For example, in the Sims series, when you place a window or door onto a wall, a ‘hole’ is cut into it (eg. it’s masked out) so that it looks like there’s nothing intersecting with the window/door mesh. Using the same sort of principal I would like to install inset ceiling lights–so somehow pretend to cut a hole into the ceiling as to not obstruct the light mesh. It does not need to be in real time, just as something useful for modular level building so that I won’t have to pre-make actual holes in the ceiling mesh (and have to change them if I wanted to change the shape of the light).
I think the sims(and most other games) have Separate wall segments as long as their snapping points are apart. then they swapped out the segments if you wanted a window there with some that had a hole built in.

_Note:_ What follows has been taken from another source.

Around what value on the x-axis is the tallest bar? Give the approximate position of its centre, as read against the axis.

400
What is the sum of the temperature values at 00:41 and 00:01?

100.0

Re-building/re-texturing a mesh at runtime would be very expensive.
Alternatively, for ceiling lights, you could fake a hole with your normal map, for walls, the pre-built sections with hole built in seems like the best option.
Thanks, I’ll probably just go with the normal map route. Or avoid inset lights…
I have created custom content for the Sims before and while they do use wall segments, they also do use actual masking textures to fake holes in said segments. Translated into UE4’s material system I guess it could be done by having a texture sampler parameter for the opacity of a masked material and passing that mask texture in. (However this wouldn’t work well for ceilings because it’s very nice poly-count wise for them to be just one big plane of arbitrary size and UVs as opposed to several ceiling segments.)